Insomma, mi pare d’aver capito che una talpa soffre di più se è nonna, in questo periodo di chiusura. Soffre di non vedere i suoi nipoti, più ancora forse che i figli. Non so come sia possibile. È come se il loro esser nonne si fosse potenziato. O come se avessero scoperto solo ora appieno di essere nonne, e quanto questa loro condizione sia primaria, necessaria e insostituibile. Come se quasi non esistessero, se non in quanto nonne, se non svolgendo la loro attività di nonne.
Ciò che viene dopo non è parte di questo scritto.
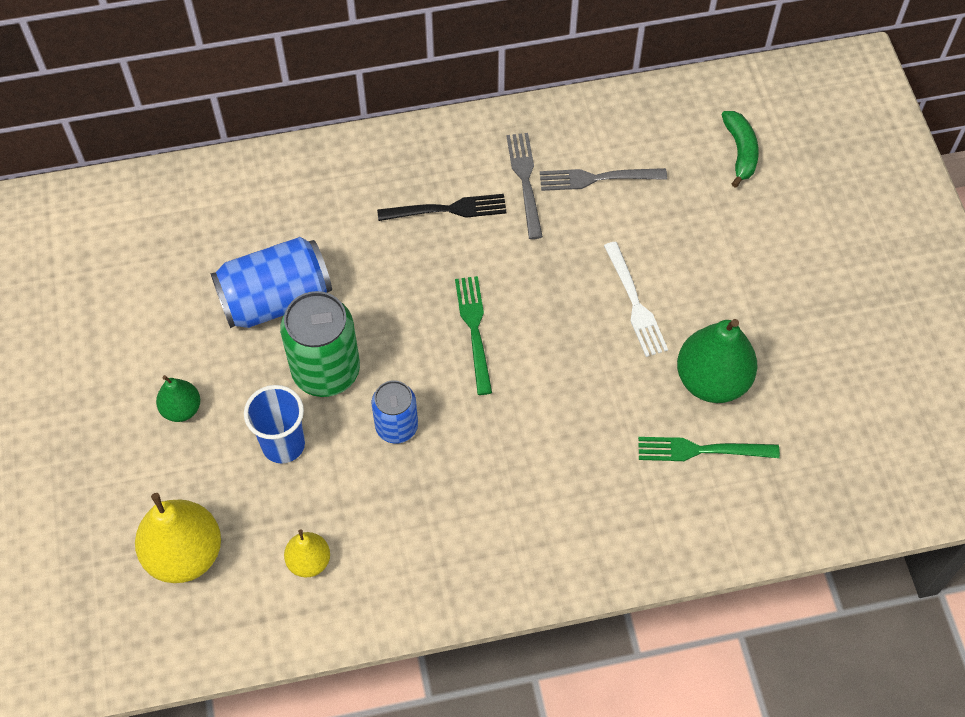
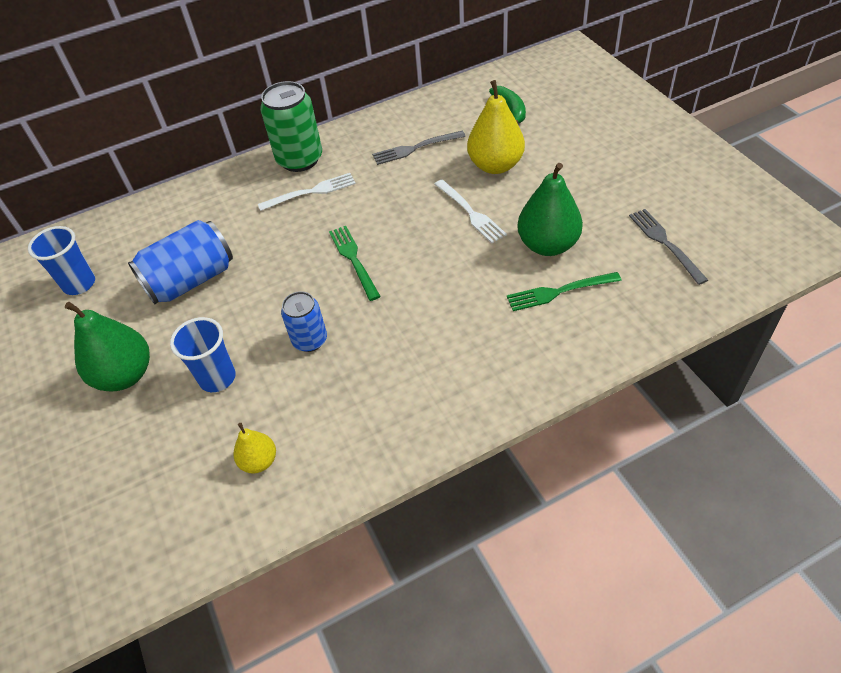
camera: 10 degrees left, 10 degrees down
(144, 265) = (79, 284): none -> blue cup
(181, 409) = (125, 375): green pear -> green pear, size x1.83
(185, 554) = (145, 486): yellow pear -> yellow pear (495, 165)
(326, 371) = (242, 317): green can -> green can (299, 159)
(448, 209) = (311, 192): black fork -> white fork
(525, 180) = (363, 162): grey fork -> grey fork (664, 243)

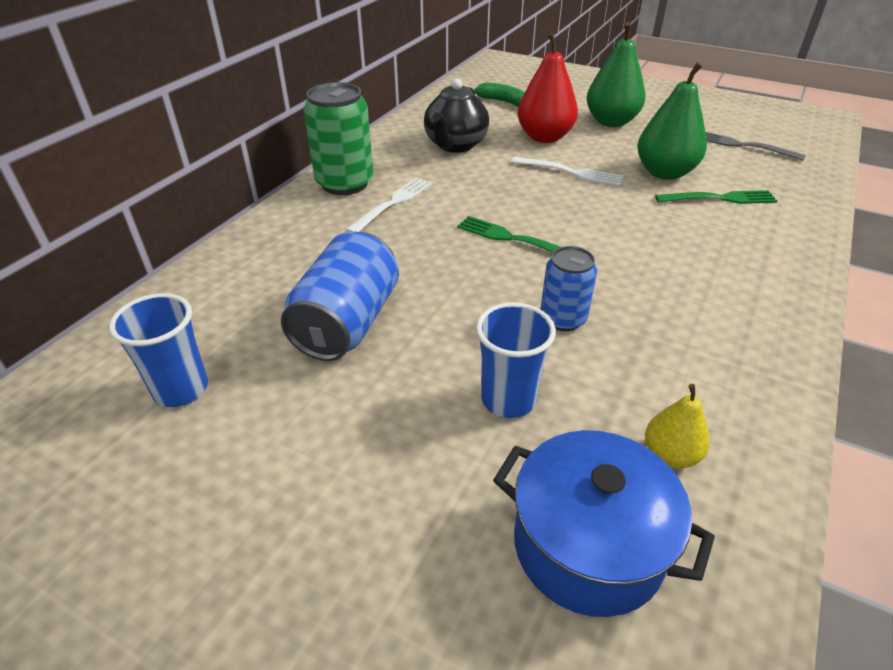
camera: 40 degrees left, 10 degrees down
(125, 375) = (380, 456): green pear -> green pear (611, 122)
(162, 480) = (588, 545): none -> blue pot
(415, 148) = (455, 145): grey fork -> black teapot
(495, 165) = (544, 137): yellow pear -> red pear
(559, 292) = (720, 198): green fork -> green fork turned 135 degrees counterclockwise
Attività che ora, in questi giorni di riapertura, svolgono in un modo sfrenato e ossessivo, come non hanno mai fatto. Prima erano misurate e caute, nel loro essere nonne. Ora esagerano, strafanno. Da quando hanno potuto riabbracciare i loro nipotini, passano l’intera giornata con loro. Giocano a più non posso. Disegnano con loro, si buttano per terra e strisciano carponi, impastano torte su torte insieme, fanno correre automobiline sul pavimento, camioncini, trattorini, costruiscono robot, casette, mostriciattoli, guardano cartoni animati a iosa, leggono favole su favole fino a sfinirsi, fanno interminabili partite a carte, a scacchi, a Memory, a Monopoli, e puzzle, una quantità inenarrabile di puzzle.

Ammirevoli.

Non sono nonna. E non ho avuto nonne. A volte mi chiedo di che cosa parlo. Ora mi chiedo, per esempio, se non parlo per invidia.

Forse vorrei che almeno una, delle mie amiche talpe nonne, fosse mia nonna.